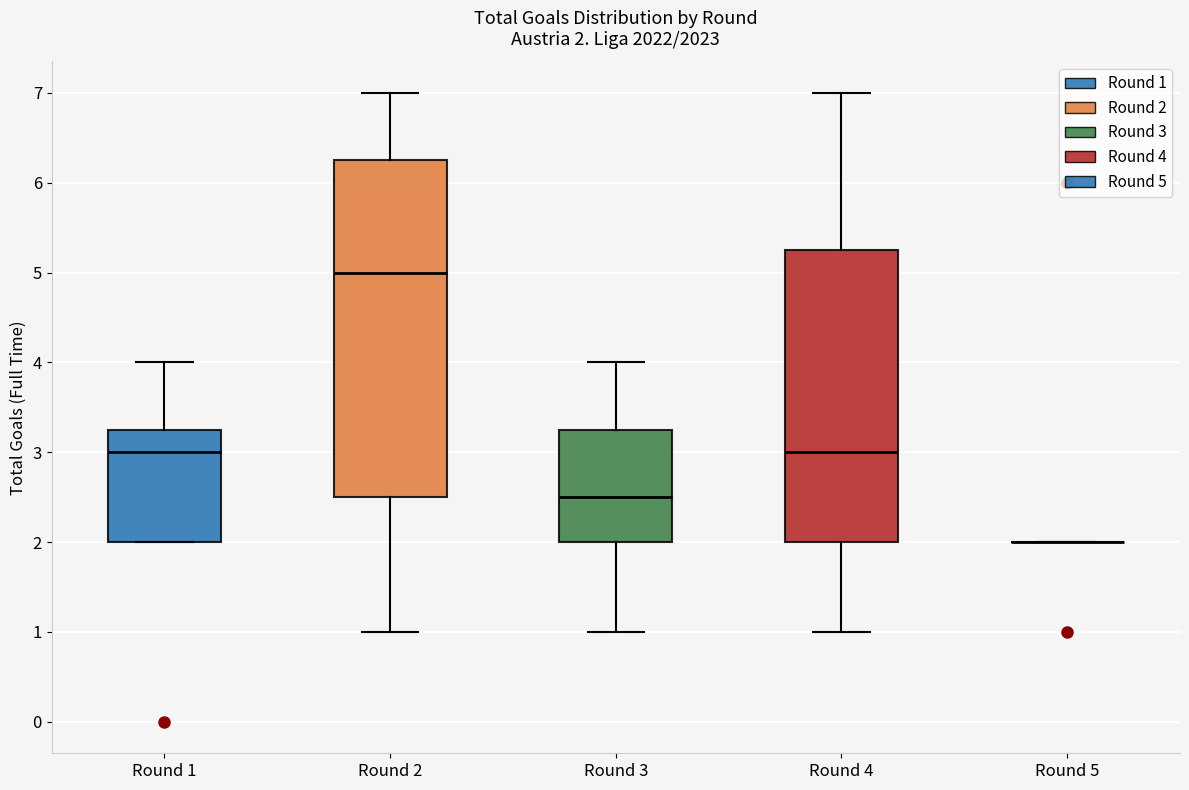

Which box is the tallest, from its lower edge to its upper edge?

Round 2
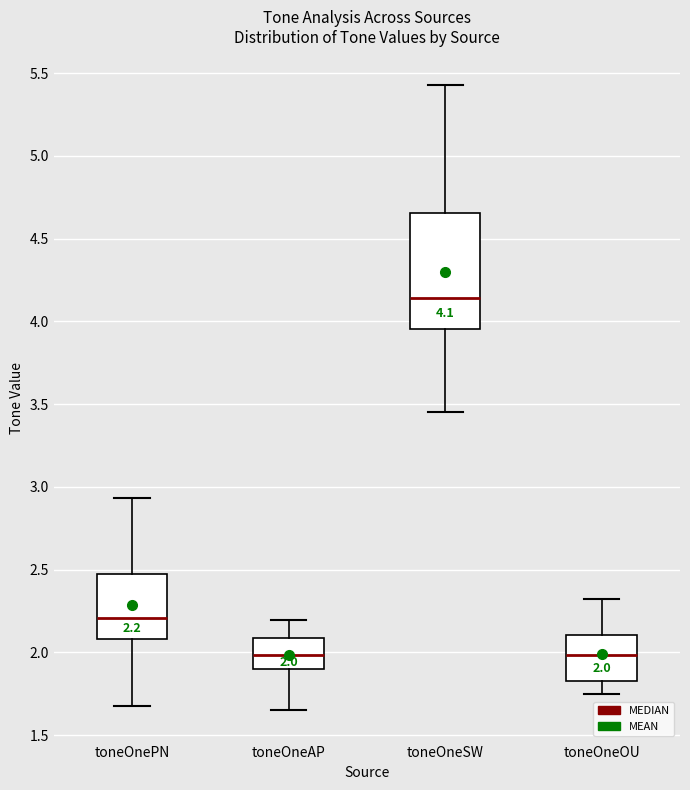

Which box has the highest median line?

toneOneSW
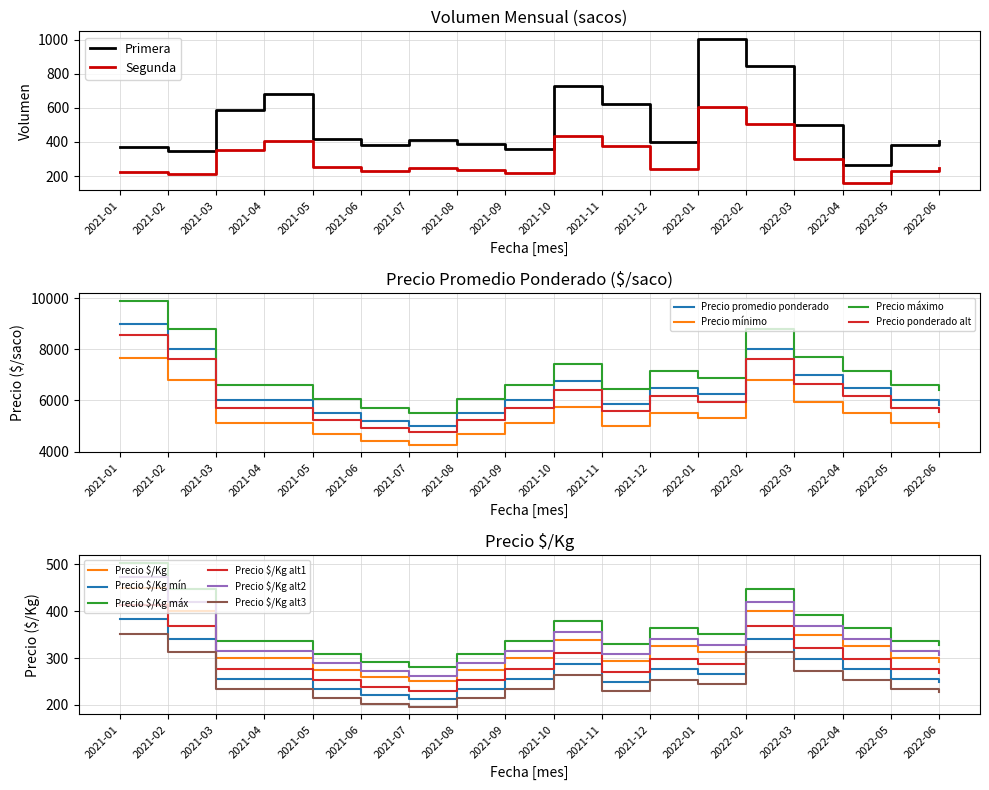

The Volumen series shows 622.4 at 2021-09. True or false?

False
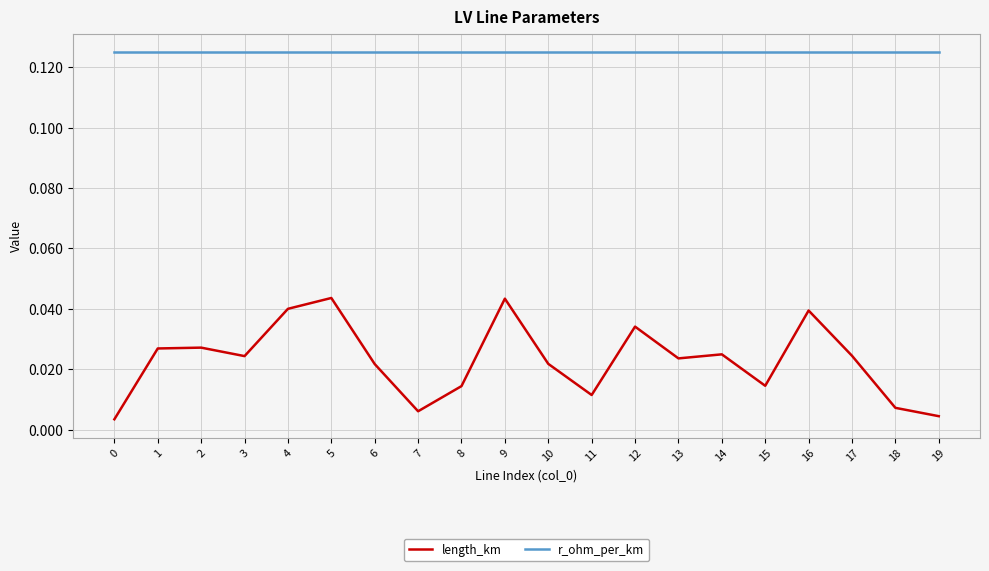

Which series has the largest total across all categories?

r_ohm_per_km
--------
AIM OF THE TASK: Repeat all of the material above word for word, leaving out the pictures.

PROBLEM SOLUTION:
Which box is the tallest, from its lower edge to its upper edge?

Round 2

Which box has the highest median line?

toneOneSW

The Volumen series shows 622.4 at 2021-09. True or false?

False

Which series has the largest total across all categories?

r_ohm_per_km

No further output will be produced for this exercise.